Start of SELECTED PASSAGE

Showing posts with label Ajax. Show all posts
Showing posts with label Ajax. Show all posts

Monday, July 5, 2021

In Search of Greek Heroes: Ajax

Welcome to my summer series for this year, In Search of Greek Heroes, where I hunt for the facts and myths behind the greatest Heroes of ancient Greek religion. Today we are looking for the mighty Ajax. You may have heard of Him before in less epic narratives. If you look on or underneath your sink, He's probably a household name you know. The toughest cleaning agents ever made for common man have been named after Him. But the real man comes to us from Homeric Epic, The Iliad. Hellenists like myself go to great expense and labor to furnish and decorate their temples, sanctuaries, treasuries and libraries, so I was delighted when Ajax became the Patron Hero of my temple this year.

End of SELECTED PASSAGE
Start of SUPPLIED MATERIAL

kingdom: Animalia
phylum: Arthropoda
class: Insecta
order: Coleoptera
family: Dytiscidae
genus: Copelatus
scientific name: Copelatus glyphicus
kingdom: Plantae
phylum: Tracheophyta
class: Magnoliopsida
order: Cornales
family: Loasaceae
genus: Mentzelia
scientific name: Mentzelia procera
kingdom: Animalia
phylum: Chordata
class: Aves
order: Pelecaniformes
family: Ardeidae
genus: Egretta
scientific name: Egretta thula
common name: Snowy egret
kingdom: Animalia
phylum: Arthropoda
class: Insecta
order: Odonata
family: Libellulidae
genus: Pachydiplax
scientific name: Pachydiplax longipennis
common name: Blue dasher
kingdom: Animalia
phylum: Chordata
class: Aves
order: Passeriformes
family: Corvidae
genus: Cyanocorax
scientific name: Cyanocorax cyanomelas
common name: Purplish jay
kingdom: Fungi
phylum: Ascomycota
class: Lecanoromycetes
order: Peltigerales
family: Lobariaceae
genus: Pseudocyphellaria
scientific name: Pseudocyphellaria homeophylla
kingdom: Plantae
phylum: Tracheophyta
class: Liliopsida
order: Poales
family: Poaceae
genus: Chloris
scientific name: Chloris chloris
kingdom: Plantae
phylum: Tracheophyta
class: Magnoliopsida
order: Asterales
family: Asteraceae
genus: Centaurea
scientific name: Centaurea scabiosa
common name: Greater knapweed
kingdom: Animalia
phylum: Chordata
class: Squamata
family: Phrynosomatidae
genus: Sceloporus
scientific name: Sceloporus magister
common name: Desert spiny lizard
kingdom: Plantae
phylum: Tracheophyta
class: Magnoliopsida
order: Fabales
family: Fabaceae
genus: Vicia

End of SUPPLIED MATERIAL

→ SET EXERCISE
Answer from the post on Ajax:
(a) What is the summer series called?
(b) From which epic does the post say the real Ajax comes?
(c) What did Ajax become for the writer's temple this year?

→ CORRECT ANSWER
(a) In Search of Greek Heroes
(b) The Iliad
(c) The temple's Patron Hero